Marc Dufumier: L’agroécologie pour nourrir correctement et durablement l’humanité toute entière

Marc Dufumier est professeur émérite d’agriculture comparée et développement agricole à AgroParisTech, membre du conseil stratégique de l’agriculture et de l’agro-industrie durables du Ministère de l’agriculture, membre du Comité de veille écologique de la Fondation pour la Nature et l’Homme et président de la Plate-Forme pour le Commerce Équitable. Il est aussi membre du comité de soutien de Bio Consom’acteurs. Il s’est exprimé dans l’ouvrage que nous avons édité fin 2013, Expressions d’intérêt collectif, dont voici un extrait.

Sur les 7 milliards d’humains que compte notre planète, il en est près d’un milliard qui souffrent de la faim. Cela ne résulte pas tant d’une insuffisance de productions agro-alimentaires à l’échelle mondiale que de la pauvreté de gens qui n’ont pas les moyens de se procurer de quoi manger alors même que les productions alimentaires disponibles sur le marché mondial font l’objet d’énormes gaspillages dans les pays les plus riches, sont destinées préférentiellement à l’alimentation animale ou à la production d’agro-carburants.
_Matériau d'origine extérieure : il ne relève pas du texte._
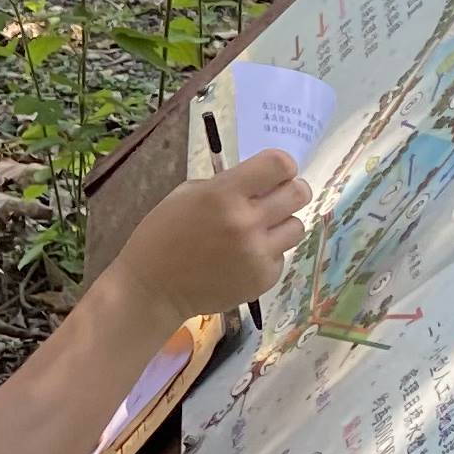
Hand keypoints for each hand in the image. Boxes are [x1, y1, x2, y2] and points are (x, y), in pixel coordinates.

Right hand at [108, 152, 307, 331]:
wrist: (153, 289)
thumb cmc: (162, 235)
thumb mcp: (186, 195)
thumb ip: (227, 185)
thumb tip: (260, 183)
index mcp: (224, 194)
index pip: (280, 164)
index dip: (281, 166)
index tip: (273, 175)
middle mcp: (247, 222)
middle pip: (299, 193)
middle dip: (291, 191)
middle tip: (277, 198)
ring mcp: (258, 253)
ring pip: (296, 226)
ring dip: (281, 224)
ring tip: (257, 231)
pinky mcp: (264, 279)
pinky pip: (281, 256)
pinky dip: (267, 254)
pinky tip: (243, 258)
Ceux qui souffrent de la faim dans le monde sont pour les deux tiers des paysans du Sud dont les bas revenus ne leur permettent plus d’acheter suffisamment de nourriture ou de s’équiper correctement pour produire par eux-mêmes de quoi manger. Le dernier tiers est constitué de familles paysannes ayant quitté prématurément la campagne, faute d’y être restées suffisamment compétitives.
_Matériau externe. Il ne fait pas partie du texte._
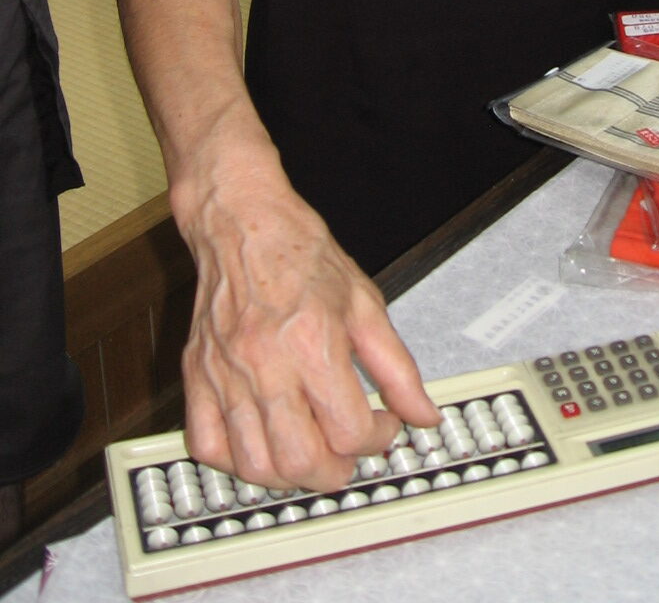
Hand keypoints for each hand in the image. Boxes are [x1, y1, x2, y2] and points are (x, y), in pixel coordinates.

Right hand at [179, 180, 439, 492]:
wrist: (241, 222)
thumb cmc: (299, 254)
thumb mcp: (365, 303)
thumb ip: (397, 367)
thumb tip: (423, 414)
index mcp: (313, 342)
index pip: (350, 430)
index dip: (379, 439)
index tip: (383, 426)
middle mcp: (266, 364)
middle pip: (302, 461)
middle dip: (337, 472)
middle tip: (348, 453)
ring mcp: (225, 374)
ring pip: (254, 466)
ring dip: (290, 475)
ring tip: (310, 452)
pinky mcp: (196, 376)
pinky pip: (207, 446)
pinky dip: (236, 462)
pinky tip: (262, 443)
Il existe pourtant d’ores et déjà des systèmes de culture et d’élevage inspirés de l’agro-écologie qui permettraient à ces paysanneries d’accroître leurs productions à l’hectare sans coût majeur en énergie fossile ni recours aux produits phytosanitaires :
–    Les associations de cultures assurant une forte couverture végétale tout au long de l’année permettent de maximiser la transformation de l’énergie solaire en calories alimentaires par le moyen de la photosynthèse.
–    Les plantes de l’ordre des légumineuses permettent de fabriquer les protéines végétales avec l’azote de l’air sans recours aux engrais azotés de synthèse coûteux en énergie fossile.
–    Les épandages de fumier et compost permettent d’accroître ou maintenir le taux d’humus dans les sols, y réduisent le lessivage de l’eau et des éléments minéraux et préservent la couche arable de l’érosion.
–    Les arbres plantés en bordure ou au sein des champs cultivés et pâturés parviennent à puiser des éléments minéraux en sous-sols et à les restituer dans la couche arable grâce à la chute de leurs feuilles. Ils hébergent des insectes auxiliaires favorisant la pollinisation des plantes cultivées et la neutralisation des ravageurs et agents pathogènes par la voie biologique.
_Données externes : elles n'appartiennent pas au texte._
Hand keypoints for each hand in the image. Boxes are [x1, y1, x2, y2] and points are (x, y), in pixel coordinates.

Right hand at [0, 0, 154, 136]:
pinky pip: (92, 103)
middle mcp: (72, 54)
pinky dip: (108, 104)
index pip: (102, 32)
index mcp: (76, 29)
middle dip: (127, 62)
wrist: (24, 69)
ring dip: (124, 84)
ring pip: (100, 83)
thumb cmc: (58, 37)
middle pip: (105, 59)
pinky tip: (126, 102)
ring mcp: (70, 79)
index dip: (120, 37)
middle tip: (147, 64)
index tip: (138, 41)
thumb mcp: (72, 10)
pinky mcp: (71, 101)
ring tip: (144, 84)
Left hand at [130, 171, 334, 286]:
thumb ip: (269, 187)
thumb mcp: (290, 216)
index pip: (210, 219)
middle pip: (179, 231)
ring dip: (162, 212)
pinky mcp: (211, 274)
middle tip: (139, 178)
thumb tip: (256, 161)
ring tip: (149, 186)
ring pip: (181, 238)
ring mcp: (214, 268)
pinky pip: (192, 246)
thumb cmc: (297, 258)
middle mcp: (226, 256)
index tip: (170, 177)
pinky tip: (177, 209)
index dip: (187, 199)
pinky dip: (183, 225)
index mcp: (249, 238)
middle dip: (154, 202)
Mais les obstacles à l’élévation de la productivité du travail agricole dans les pays du Sud ne sont pas tant d’ordre technique que de nature socio-économique et politique ; ils résultent bien plus souvent d’un accès limité aux crédits, de structures agraires injustes et des conditions inégales dans laquelle se manifeste la concurrence entre producteurs sur les marchés mondiaux des produits agricoles et alimentaires.

Pourquoi je soutiens Bio Consom’acteurs:
L’association Bio Consom’acteurs a justement un rôle très important à jouer, notamment au travers de l’édition de ses livrets d’information, en aidant les consommateurs à comprendre pourquoi il est important de passer d’un état « passif » à un comportement beaucoup plus « actif » doublé d’un investissement « collectif ». En effet l’union des consommateurs de produits bio aux côtés des paysans pèsera plus lourd face aux pouvoirs publics en facteur du choix d’une agriculture relocalisée, diversifiée, de saisonnalité, en filière courte, débouchant sur une alimentation de qualité plus saine, plus autonome, plus écologique, à plus faible coût énergétique grâce à la réduction des transports, des conditionnements, des stockages, et à l’absence d’utilisation de produits chimiques. La défense de cette agriculture bio, respectueuse de l’environnement et soucieuse de la qualité de nos aliments en France et en Europe, n’est donc en rien contradictoire, bien au contraire, avec le droit des nations du Sud de reconquérir leurs sécurité et souveraineté alimentaires.

Marc Dufumier

Extrait de « Expressions d’intérêt collectif – Réussir la transition », édité par Bio Consom’acteurs en décembre 2013.